**TASK DESCRIPTION:** Copy out the whole listing below word for word, leaving out the pictures.

**DATA SUPPLIED:**
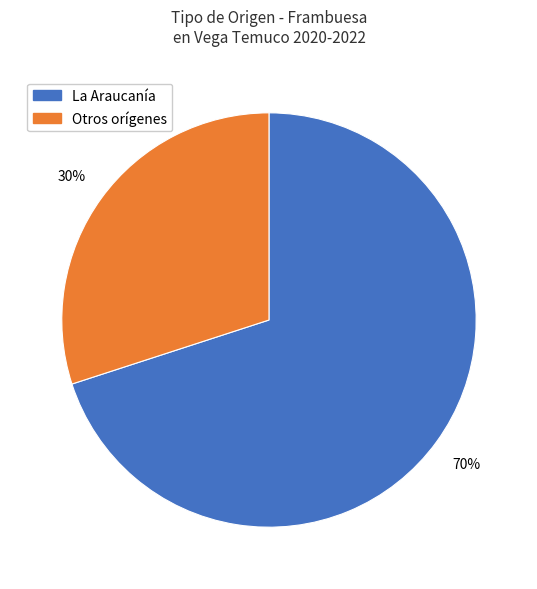

To the nearest percent, what is the difference between the largest and smallest slice percentages?

40%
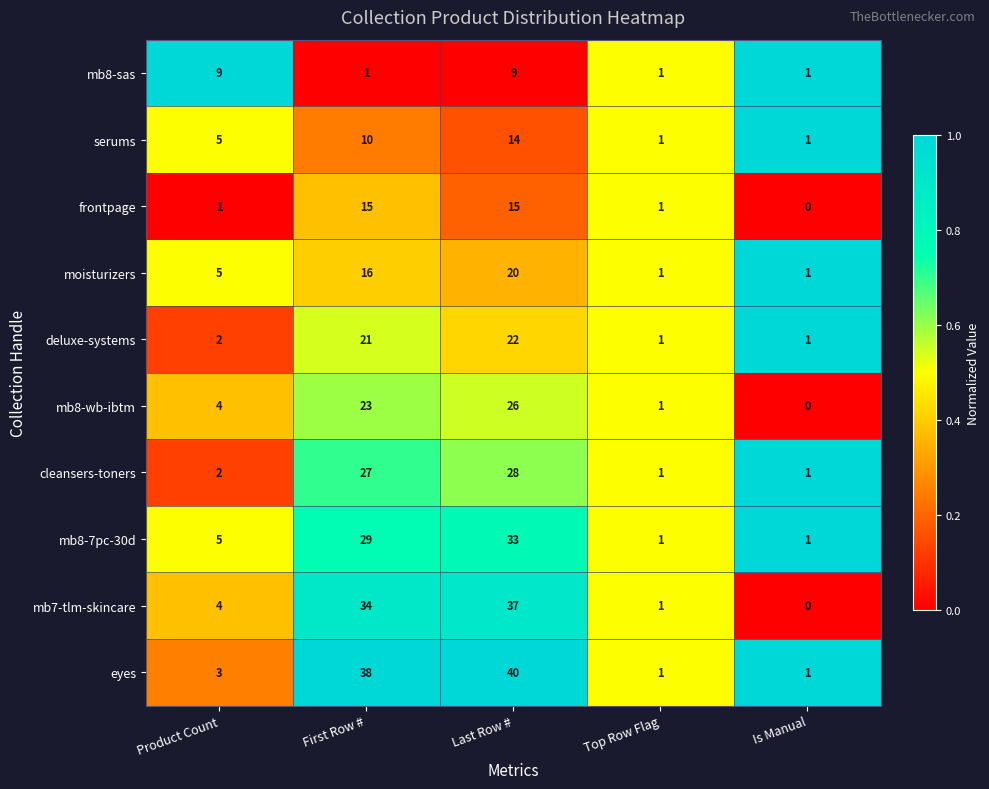

Between Last Row # and Top Row Flag, which series saw the biggest shift?

eyes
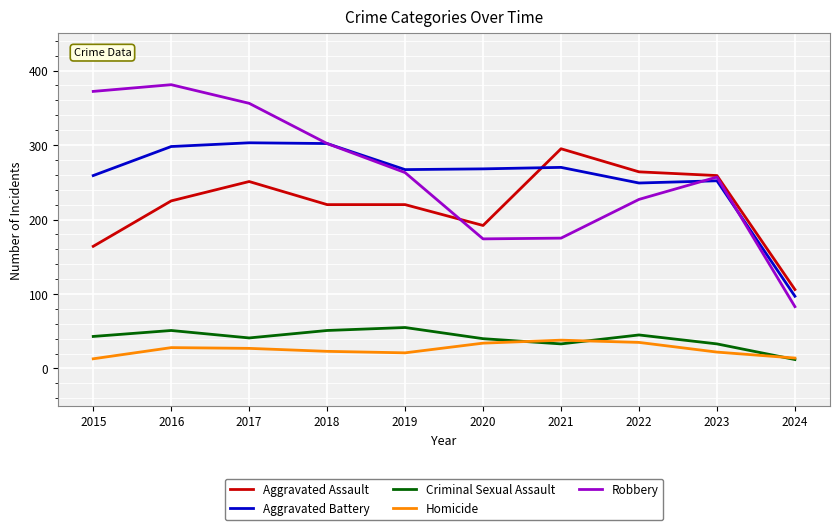

True or false: Robbery and Homicide cross at least once.

False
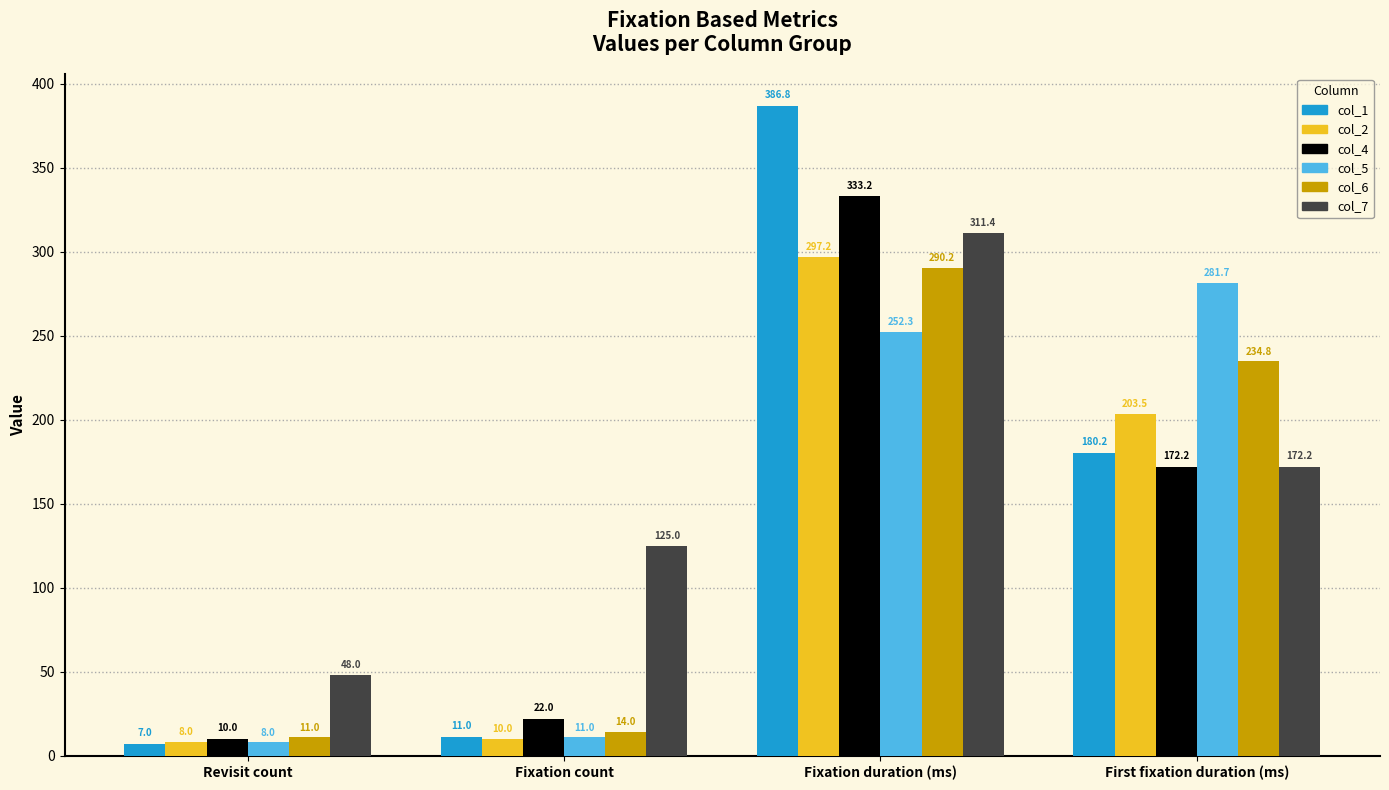

List the series in order of their peak value, highest first.

col_1, col_4, col_7, col_2, col_6, col_5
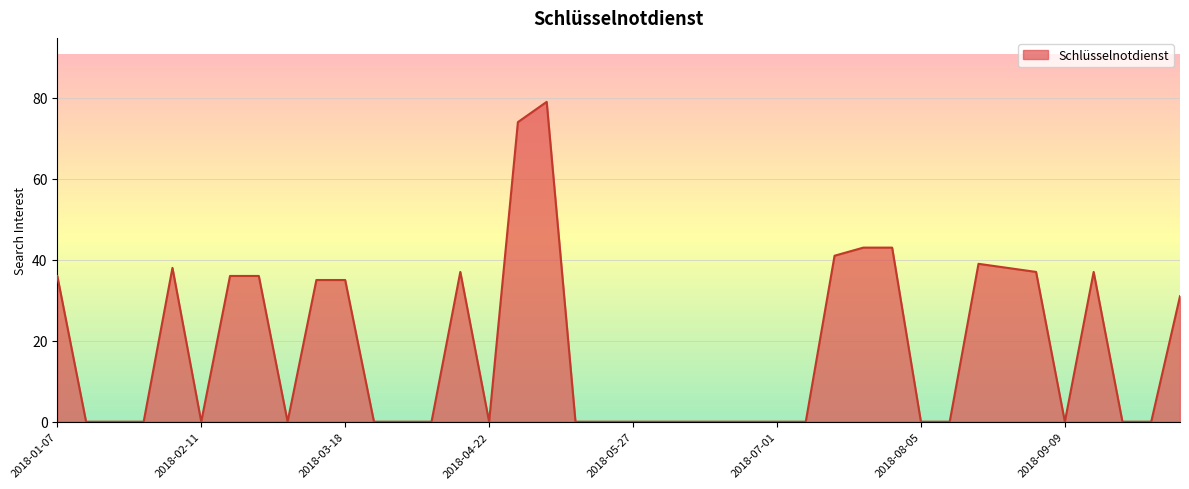

What is the maximum value shown in the chart?

79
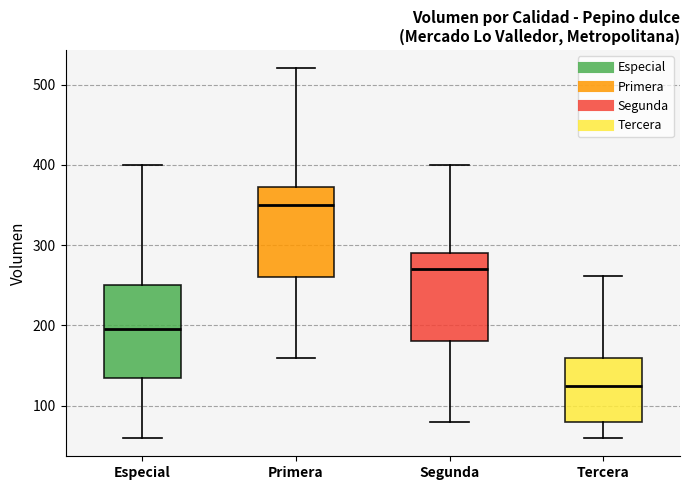

Which box's median line is the lowest?

Tercera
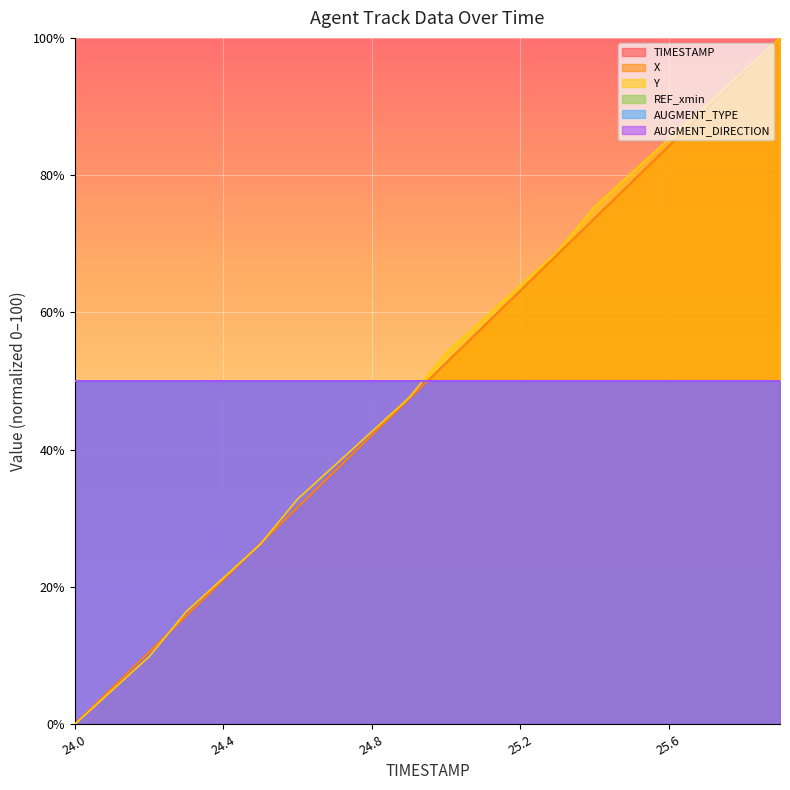

What is the label of the 5th point from the right?

25.5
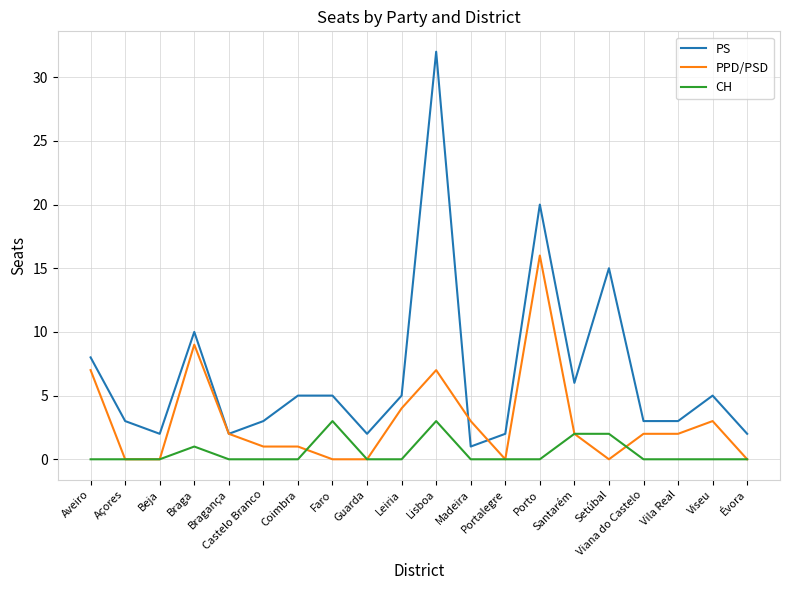

True or false: CH and PS intersect in this chart.

False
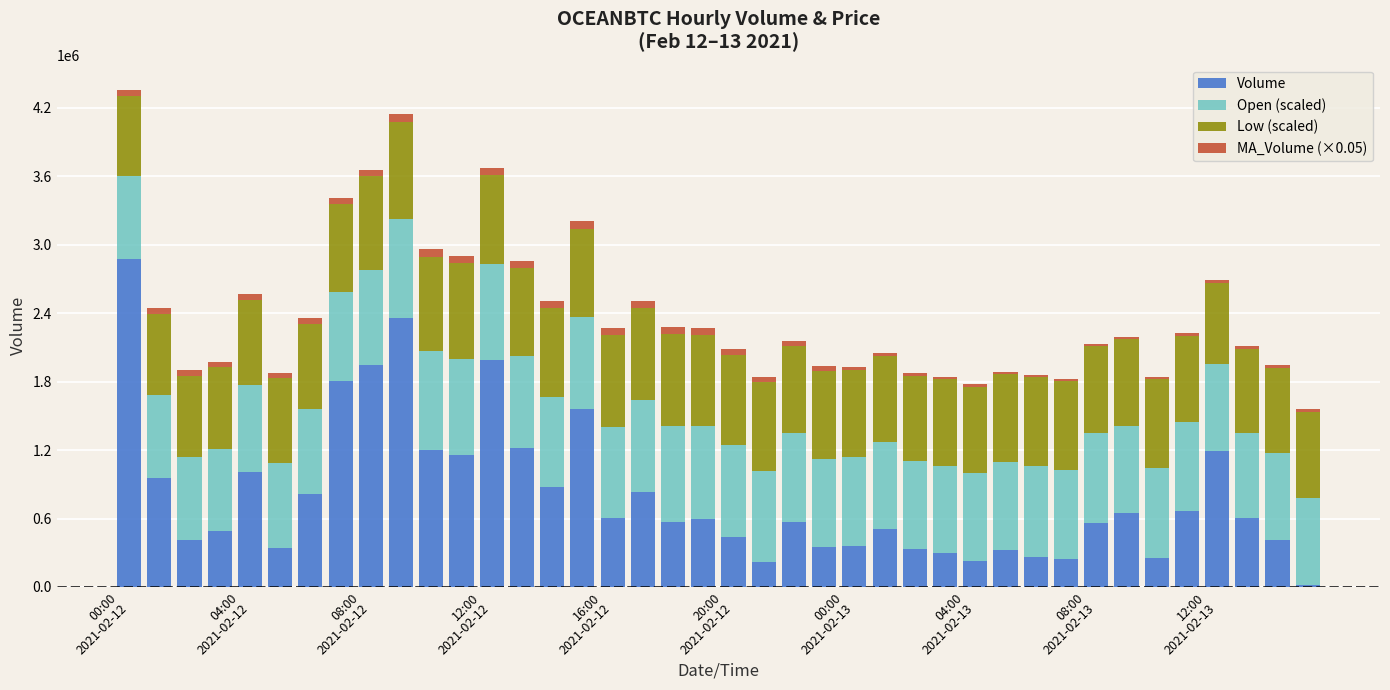

What is the highest value of the Volume series?

2878467.0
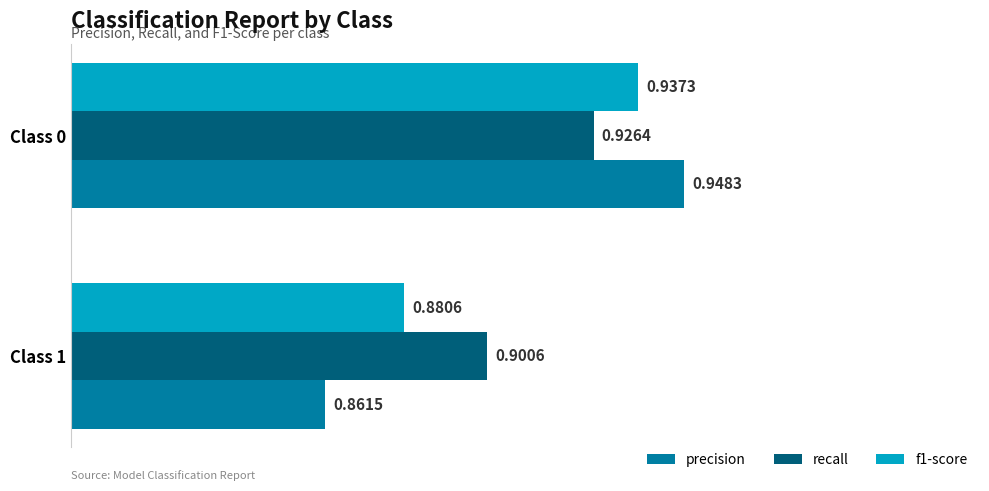

What is the difference between the maximum and minimum values in the precision series?

0.1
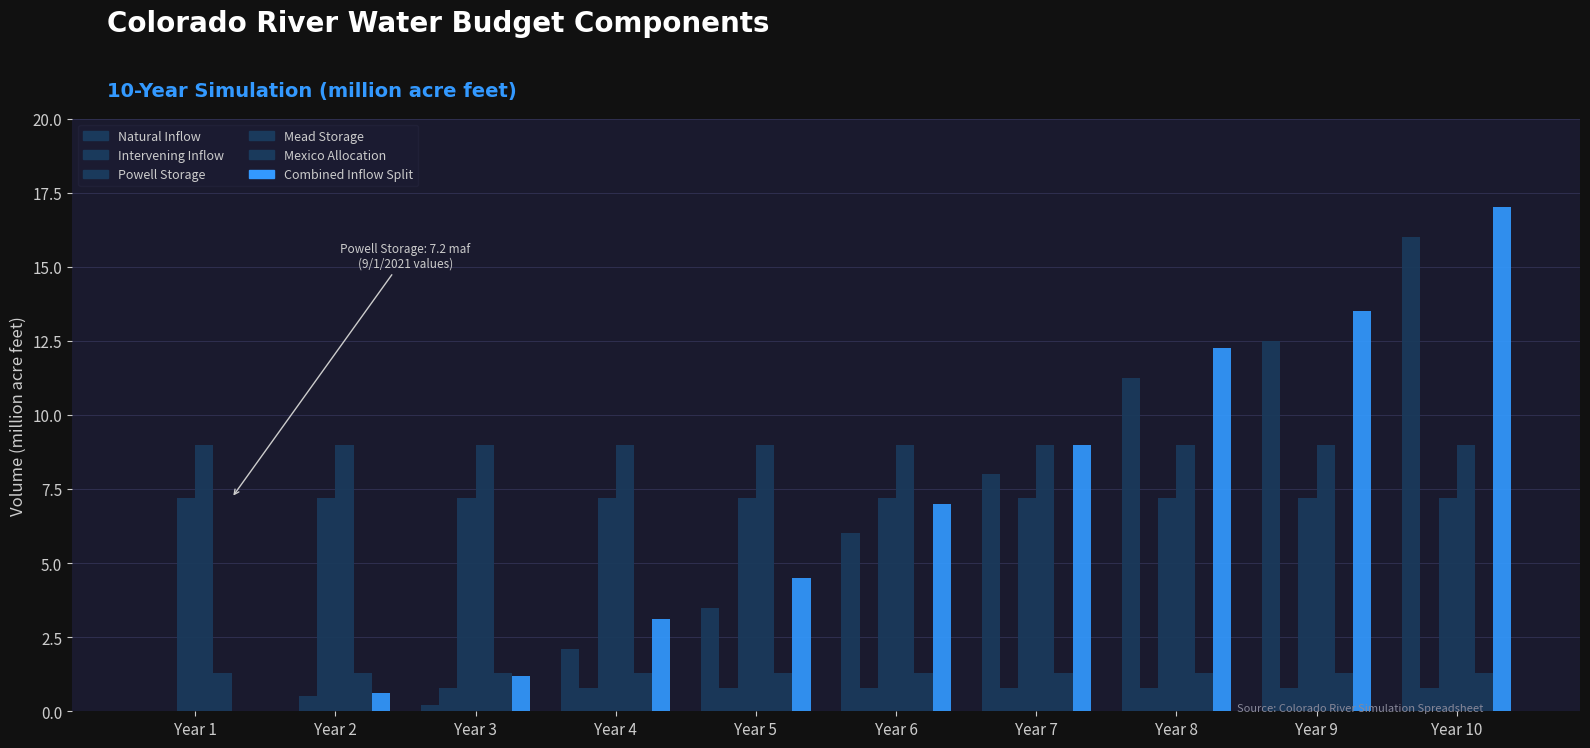

True or false: Natural Inflow has a value of 6.0 at Year 6.

True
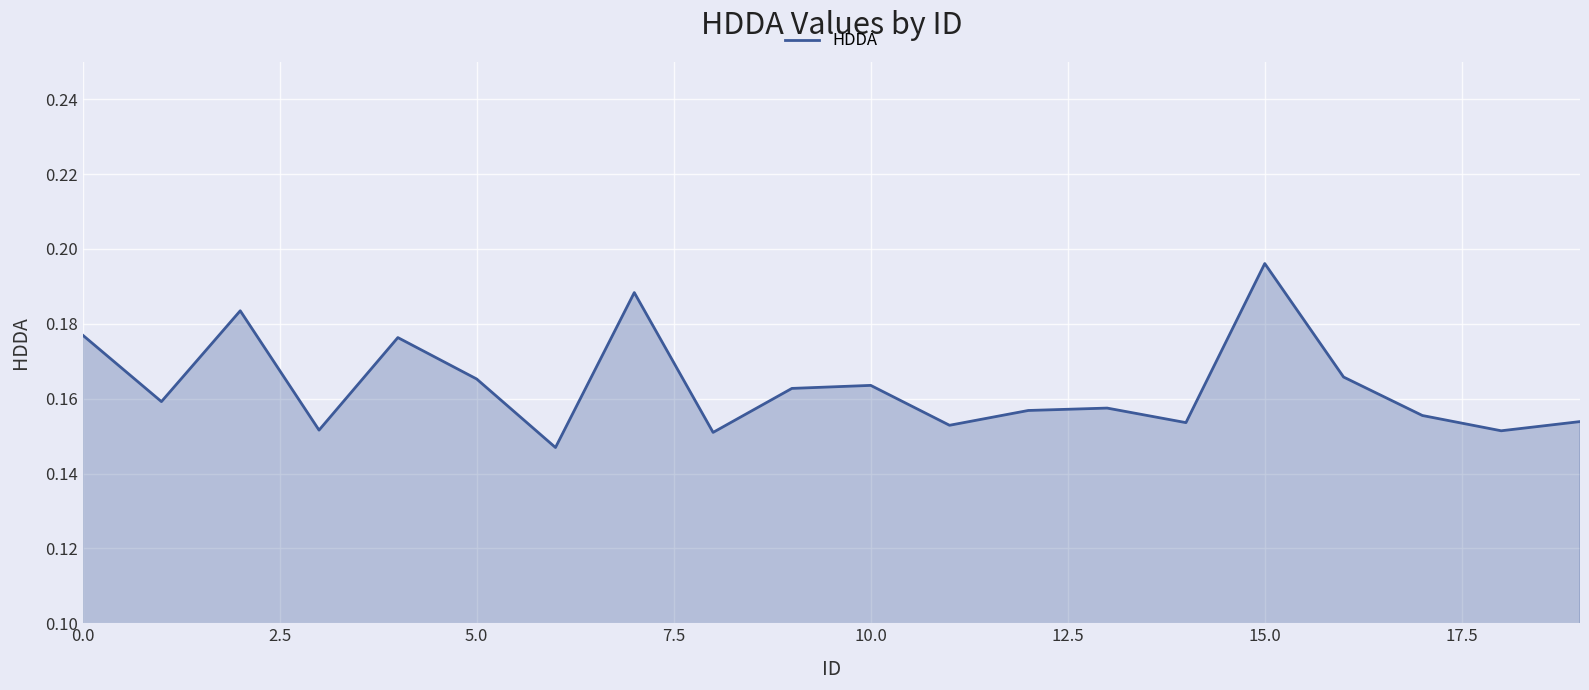

How many lines are shown in the chart?

1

**ANSWER BOX:**
To the nearest percent, what is the difference between the largest and smallest slice percentages?

40%

Between Last Row # and Top Row Flag, which series saw the biggest shift?

eyes

True or false: Robbery and Homicide cross at least once.

False

List the series in order of their peak value, highest first.

col_1, col_4, col_7, col_2, col_6, col_5

What is the maximum value shown in the chart?

79

Which box's median line is the lowest?

Tercera

What is the label of the 5th point from the right?

25.5

True or false: CH and PS intersect in this chart.

False

What is the highest value of the Volume series?

2878467.0

What is the difference between the maximum and minimum values in the precision series?

0.1

True or false: Natural Inflow has a value of 6.0 at Year 6.

True

How many lines are shown in the chart?

1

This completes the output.